Friday, April 2, 2021

The Sixth Commandment and the Days of Unleavened Bread

During the days of unleavened bread we avoid leavening to learn the lesson of putting sin out of our lives, and we eat unleavened bread to learn the lesson of putting the righteousness of Christ into our lives.  We focus on examining our lives to find and root out sin.  As part of that self-examination, both for Passover and during the days of unleavened bread, we may review the ten commandments (Exodus 20:1-17 and Deuteronomy 5:6-21), the sermon on the mount (Matthew chapters 5 through 7 and Luke 6:20-49), and other scriptures that teach us about obeying God's law in the letter and the spirit.

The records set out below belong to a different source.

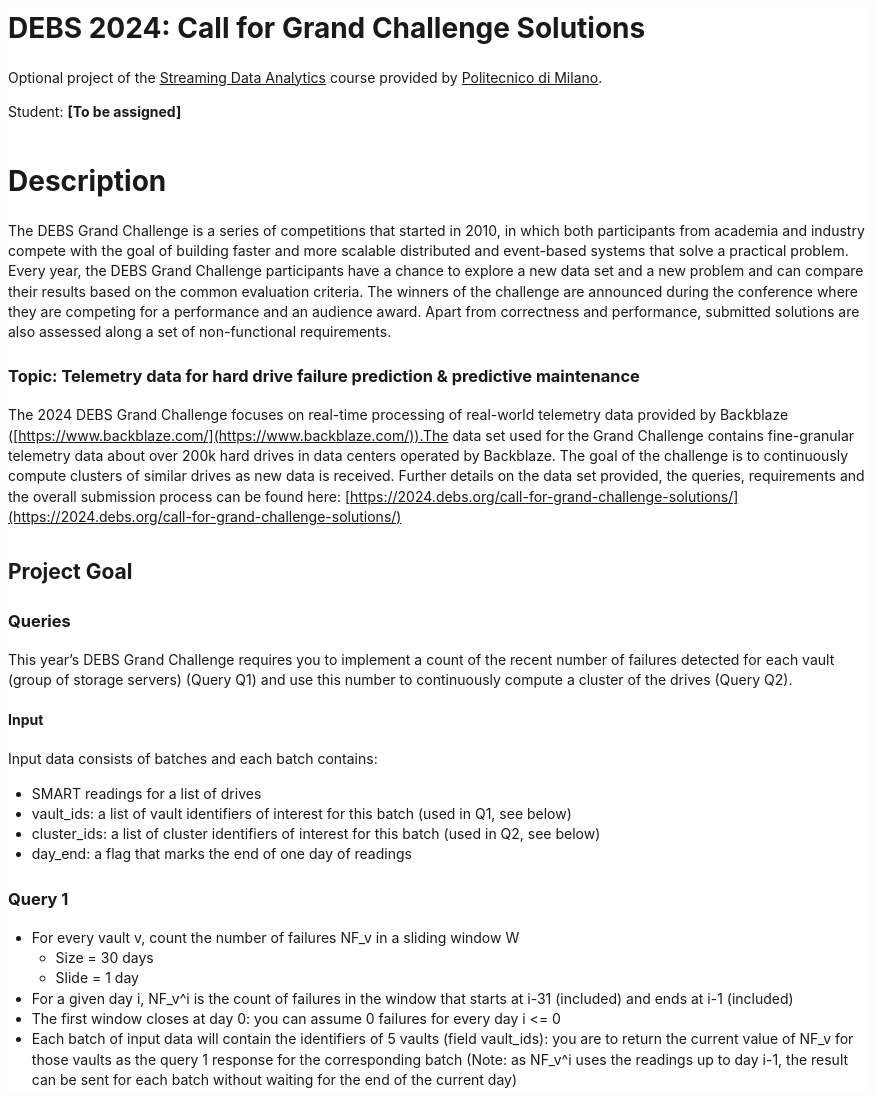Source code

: # DEBS 2024: Call for Grand Challenge Solutions

Optional project of the [Streaming Data Analytics](http://emanueledellavalle.org/teaching/streaming-data-analytics-2023-24/) course provided by [Politecnico di Milano](https://www11.ceda.polimi.it/schedaincarico/schedaincarico/controller/scheda_pubblica/SchedaPublic.do?&evn_default=evento&c_classe=811164&polij_device_category=DESKTOP&__pj0=0&__pj1=d563c55e73c3035baf5b0bab2dda086b).

Student: **[To be assigned]**


# Description

The DEBS Grand Challenge is a series of competitions that started in 2010, in which both participants from academia and industry compete with the goal of building faster and more scalable distributed and event-based systems that solve a practical problem. Every year, the DEBS Grand Challenge participants have a chance to explore a new data set and a new problem and can compare their results based on the common evaluation criteria. The winners of the challenge are announced during the conference where they are competing for a performance and an audience award. Apart from correctness and performance, submitted solutions are also assessed along a set of non-functional requirements.

### Topic: Telemetry data for hard drive failure prediction & predictive maintenance

The 2024 DEBS Grand Challenge focuses on real-time processing of real-world telemetry data provided by Backblaze ([https://www.backblaze.com/](https://www.backblaze.com/)).The data set used for the Grand Challenge contains fine-granular telemetry data about over 200k hard drives in data centers operated by Backblaze. The goal of the challenge is to continuously compute clusters of similar drives as new data is received. Further details on the data set provided, the queries, requirements and the overall submission process can be found here: [https://2024.debs.org/call-for-grand-challenge-solutions/](https://2024.debs.org/call-for-grand-challenge-solutions/)

## Project Goal
### Queries

This year’s DEBS Grand Challenge requires you to implement a count of the recent number of failures detected for each vault (group of storage servers) (Query Q1) and use this number to continuously compute a cluster of the drives (Query Q2).

#### Input

Input data consists of batches and each batch contains:

- SMART readings for a list of drives
- vault_ids: a list of vault identifiers of interest for this batch (used in Q1, see below)
- cluster_ids: a list of cluster identifiers of interest for this batch (used in Q2, see below)
- day_end: a flag that marks the end of one day of readings

### Query 1

- For every vault v, count the number of failures NF_v in a sliding window W
    - Size = 30 days
    - Slide = 1 day
- For a given day i, NF_v^i is the count of failures in the window that starts at i-31 (included) and ends at i-1 (included)
- The first window closes at day 0: you can assume 0 failures for every day i <= 0
- Each batch of input data will contain the identifiers of 5 vaults (field vault_ids): you are to return the current value of NF_v for those vaults as the query 1 response for the corresponding batch (Note: as NF_v^i uses the readings up to day i-1, the result can be sent for each batch without waiting for the end of the current day)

One of the ten commandments says, "You shall not murder" (Exodus 20:13).  Spiritual applications of this include the principles that we must not be angry with our brother without a cause (Matthew 5:21-22), we must love our neighbors as ourselves (Matthew 5:43-48, 22:39-40), and we must forgive others who sin against us (Matthew 6:14-15).  These princples are timeless and apply to all of us in the Church of God at all times and in all eras.

But there is a particular application of the sixth commandment that applies especially to the Church of God in our time when we are close to the end of the age.

In order not to be guilty of murder, we must warn our neighbors about the coming tribulation that will come upon them if they don't repent of their sins.

This warning to us to warn our neighbors is the message of the Ezekiel warning given in Ezekiel 3:16-21.  Ezekiel 3:20 says that the blood of the people will be on the heads of the "watchman" if we do not warn them.  "When I say to the wicked, 'You shall surely die,' and you give him no warning, nor speak to warn the wicked from his wicked way, to save his life, that same wicked man shall die in his iniquity; but his blood I will require at your hand" (Ezekiel 3:18).  Also, "Again, when a righteous man turns from his righteousness and commits iniquity, and I lay a stumbling block before him, he shall die; because you did not give him warning, he shall die in his sin, and his righteousness which he has done shall not be remembered; but his blood I will require at your hand" (Ezekiel 3:20).

What does God mean when He says He will require the blood of the people "at the watchman's hand"?  It means there will be blood guilt on the watchman's head if he doesn't give the warning.  It means God will count the watchman as a murderer if the watchman doesn't warn.

Has God made the Church of God and its members a watchman for our Israelite nations and the world in our time to warn them about their sins and the coming great tribulation to punish them if they do not repent?  Yes.

How has God made us the watchman, and how can we know this?

God has given us knowledge of the need for a warning, plus the opportunity to warn, plus the knowledge that He wants us to warn.  He has done this by revealing to us the identity of the tribes of Israel in the modern nations of this world and by revealing to us the truth that the great tribulation will soon come in our time.  He has done this by commanding us to love our neighbors as ourselves (Matthew 22:39-40) and to do to others as we would want them to do to us (Matthew 7:12).  He has also specifically commanded us to hold back those stumbling to the slaughter.  "Deliver those who are drawn toward death, And hold back those stumbling to the slaughter" (Proverbs 24:11).  The only we can deliver and "hold back" this sinning world is to warn.  

Finally, He has given us the passages in Ezekiel that help to show us our responsibility and the seriousness of our calling to this job.

These things, in combination, make us the Ezekiel watchman.

How do we fulfill our responsibility so that God does not count us as being guilty of murder?

The most obvious way is to support with our tithes and offerings a Church of God fellowship that is getting the warning message out and the true gospel to the people of Israel and the world.

Making sure we are doing this is part of obedience to the sixth commandment and part of putting sin out of our lives.  And that should be part of our focus during the days of unleavened bread.